TEXT SECTION:
I put plastic bottles in my green bin last week –
encouraged to do so by the council’s own magazine – and my
entire green bin was rejected. No sign of a tag, but my
neighbours are looking at me oddly. Admittedly, that is not
much of a change.
-
A road safety website aimed at young people invites them to
inform on their friends and hand them “deadly” speeding
tickets. Can’t think of any way that might be abused.
-
The Prime Minister signs a treaty that he knows most of the
electorate are opposed to and refuses to let them vote on
it.
-
And (in Australia, admittedly), there is a suggestion that
parents who have more than two children should pay a hefty
climate change tax to offset the effect of their greenhouse
gas emissions.
To cross or not to cross, that is one
question
After declaring rashly that I would rather move to an
Undecided area of Norfolk than remain in what might become a
cash-wasting unitary authority, I was alerted by a
correspondent to the peculiar goings-on in the shadowy
borderlands where Norfolk, Suffolk and the coast meet.
Here the Government had declared that no unitary authority
would be created that crossed county boundaries – thus ruling
out the creation of a Yartoft authority – or as I prefer to
call it, Lowmouth.
But the stone this was carved in now seems to be unexpectedly
fragile, and Ministers have hinted that a brave new
cross-border unitary council is still on the cards.
The cost of it all could be higher than you might imagine.
What will happen, for instance, to the planned £50 million
Waveney Campus, planned for the shores of Lake Lothing in
Lowestoft as a joint home for 1000 staff from the Centre for
the Environment, Fisheries & Aquaculture Sciences,
Waveney District Council and part of Suffolk County Council?
Rumour has it that the compulsory purchase orders going
through are going to cost Waveney council tax payers £3
million, for a start.
My correspondent writes: “Obviously, not until after this
building is completed and occupied will a unitary authority
for Yarmouth and Lowestoft be announced, and plans for a new
building somewhere in the Gorleston / Hopton area - between
Yarmouth and Lowestoft - started. All this will of course be
heralded as the most efficient solution for the area.”
Surely some mistake? Or is the European Union involved in
some way? Or both?
Stonehenge no, Pondhenge yes, if we could find
it
If I ran a satnav company, I would think twice before
promoting a survey designed to expose people’s lack of
geographical knowledge.

TASK 1: Copy word for word the lines of the entries from the line containing "Related terms" through the line containing "any colors as". Leave the pictures out of your answer.

Stored dataset items
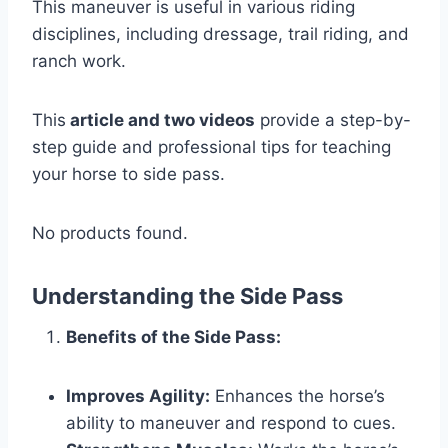
This maneuver is useful in various riding
disciplines, including dressage, trail riding, and
ranch work.
This
article and two videos
provide a step-by-
step guide and professional tips for teaching
your horse to side pass.
No products found.
Understanding the Side Pass
Benefits of the Side Pass:
Improves Agility:
Enhances the horse’s
ability to maneuver and respond to cues.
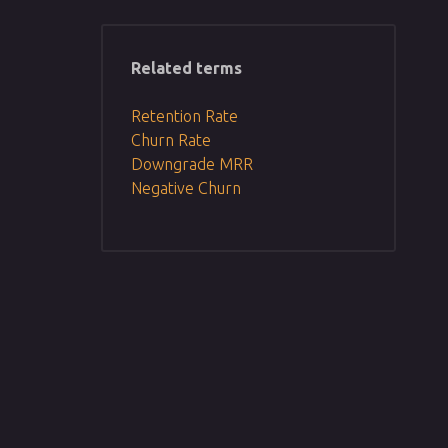
Related terms
Retention Rate
Churn Rate
Downgrade MRR
Negative Churn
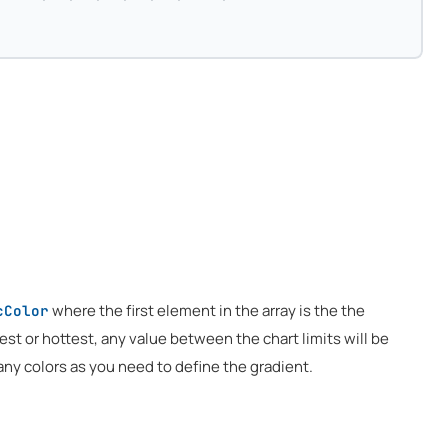
where the first element in the array is the the
cColor
test or hottest, any value between the chart limits will be
any colors as you need to define the gradient.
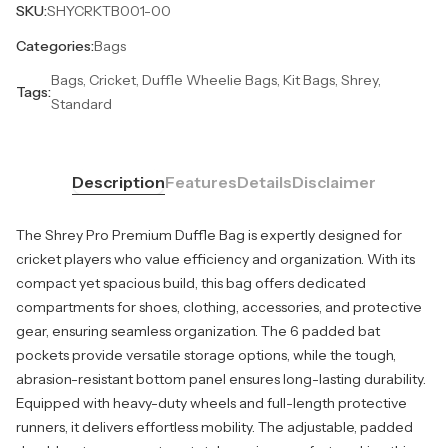
SKU:
SHYCRKTB001-00
Categories:
Bags
Bags, Cricket, Duffle Wheelie Bags, Kit Bags, Shrey,
Tags:
Standard
Description
Features
Details
Disclaimer
The Shrey Pro Premium Duffle Bag is expertly designed for
cricket players who value efficiency and organization. With its
compact yet spacious build, this bag offers dedicated
compartments for shoes, clothing, accessories, and protective
gear, ensuring seamless organization. The 6 padded bat
pockets provide versatile storage options, while the tough,
abrasion-resistant bottom panel ensures long-lasting durability.
Equipped with heavy-duty wheels and full-length protective
runners, it delivers effortless mobility. The adjustable, padded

TASK 2: According to the text on council matters, which bodies would share the planned Waveney Campus as a joint home for their staff? List them all.

REPLY 1:
Related terms
Retention Rate
Churn Rate
Downgrade MRR
Negative Churn
where the first element in the array is the the
cColor
test or hottest, any value between the chart limits will be
any colors as you need to define the gradient.

REPLY 2:
- Centre for the Environment, Fisheries & Aquaculture Sciences
- Waveney District Council
- Part of Suffolk County Council